Why is the world being silent about Suu Kyi's silence? This is where the politics gets personal and begins to implicate all of us. When I first mentioned that I wanted to write about how Suu Kyi has failed the Rohingyas, many people were shocked that I would "attack" a woman the world holds so dear. No one wants to hear anything bad about Suu Kyi. We clearly have idolized this woman to the point of no return. We want to believe that the fight she waged for a "free" Burma includes the Rohingya people as well.
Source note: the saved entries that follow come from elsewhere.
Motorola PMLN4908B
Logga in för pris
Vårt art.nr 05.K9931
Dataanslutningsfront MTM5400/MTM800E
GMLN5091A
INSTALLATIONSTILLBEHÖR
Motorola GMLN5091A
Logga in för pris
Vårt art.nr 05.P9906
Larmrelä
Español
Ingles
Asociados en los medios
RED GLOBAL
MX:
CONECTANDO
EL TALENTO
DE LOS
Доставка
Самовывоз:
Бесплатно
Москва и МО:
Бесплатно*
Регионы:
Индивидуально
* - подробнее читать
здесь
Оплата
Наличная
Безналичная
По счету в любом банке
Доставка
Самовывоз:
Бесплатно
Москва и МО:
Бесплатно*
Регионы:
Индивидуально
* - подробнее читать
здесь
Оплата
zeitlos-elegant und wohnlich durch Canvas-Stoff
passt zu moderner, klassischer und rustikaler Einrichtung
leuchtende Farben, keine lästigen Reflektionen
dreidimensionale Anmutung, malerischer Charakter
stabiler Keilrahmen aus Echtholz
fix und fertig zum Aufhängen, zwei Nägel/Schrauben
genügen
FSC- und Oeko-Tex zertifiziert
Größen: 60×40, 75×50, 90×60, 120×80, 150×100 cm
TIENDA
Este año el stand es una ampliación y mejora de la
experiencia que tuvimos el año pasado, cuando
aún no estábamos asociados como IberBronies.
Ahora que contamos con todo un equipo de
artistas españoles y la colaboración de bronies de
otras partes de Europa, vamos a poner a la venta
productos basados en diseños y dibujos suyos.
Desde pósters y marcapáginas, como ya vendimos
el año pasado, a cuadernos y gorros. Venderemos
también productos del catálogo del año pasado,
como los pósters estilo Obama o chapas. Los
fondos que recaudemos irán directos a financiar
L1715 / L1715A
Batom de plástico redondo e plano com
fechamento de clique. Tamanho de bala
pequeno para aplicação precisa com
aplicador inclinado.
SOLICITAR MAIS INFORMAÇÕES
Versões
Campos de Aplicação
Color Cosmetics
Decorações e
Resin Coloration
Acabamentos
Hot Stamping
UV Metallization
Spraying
The lesson is that, when it comes to women in positions of power, we still tend to genderize them. We do not want anything to taint the perfect portrait of grace and political sacrifice we have painted in our hearts and minds of Aung San Suu Kyi. We imagined and worshiped her as a maternal political warrior, and that is how we want her to remain. Even if this can be a considered a positive stereotype, it still is a stereotype.

But as both the Bangladeshi and Burmese governments abdicate responsibility, remaining silent about the war on Rohingyas is a moral failure--and who more could facilitate a solution to the crisis than Suu Kyi?

We have waited decades to see Burma's Aung San Suu Kyi ascend toward what we all believed was her rightful political throne.

Where lies her political destiny? The Rohingyas now hold the key.